** Supplied entries **

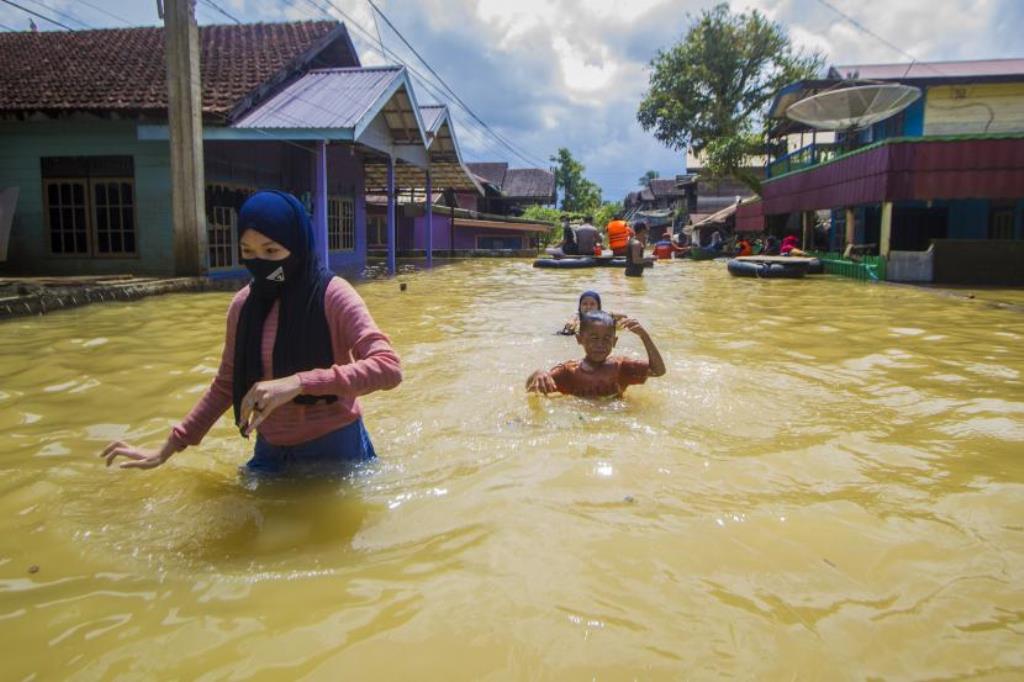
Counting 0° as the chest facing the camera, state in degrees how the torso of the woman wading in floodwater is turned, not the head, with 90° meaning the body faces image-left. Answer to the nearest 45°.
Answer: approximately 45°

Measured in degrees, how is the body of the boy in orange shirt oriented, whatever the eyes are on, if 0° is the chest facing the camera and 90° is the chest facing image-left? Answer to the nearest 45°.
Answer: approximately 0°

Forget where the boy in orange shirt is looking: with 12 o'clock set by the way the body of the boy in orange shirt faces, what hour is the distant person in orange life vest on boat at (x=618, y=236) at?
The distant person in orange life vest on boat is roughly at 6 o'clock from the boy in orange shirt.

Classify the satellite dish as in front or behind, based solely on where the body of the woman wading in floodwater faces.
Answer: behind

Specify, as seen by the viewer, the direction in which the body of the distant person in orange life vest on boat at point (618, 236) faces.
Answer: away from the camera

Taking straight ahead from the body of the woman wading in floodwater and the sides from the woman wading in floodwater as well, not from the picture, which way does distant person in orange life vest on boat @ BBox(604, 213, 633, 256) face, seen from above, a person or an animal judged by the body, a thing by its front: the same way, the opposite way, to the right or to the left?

---

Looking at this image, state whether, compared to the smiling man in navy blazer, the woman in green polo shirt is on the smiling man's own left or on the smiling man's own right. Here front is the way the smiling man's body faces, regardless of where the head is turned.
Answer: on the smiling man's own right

** Try it **
Turn the lines above, from the one containing "Counting 0° as" through the one containing "Answer: approximately 0°", into a Markdown table with the columns Row and Line, numbering each line and leaving out blank lines.

** Exercise answer **
| Row | Line |
|---|---|
| 1 | Counting 0° as the chest facing the camera, state in degrees how the torso of the woman wading in floodwater is turned, not the head, with 90° meaning the body faces image-left. Answer to the nearest 45°. |
| 2 | Answer: approximately 45° |
| 3 | Measured in degrees, how is the body of the boy in orange shirt oriented, whatever the eyes are on, if 0° is the chest facing the camera and 90° is the chest facing image-left? Answer to the nearest 45°. |
| 4 | Answer: approximately 0° |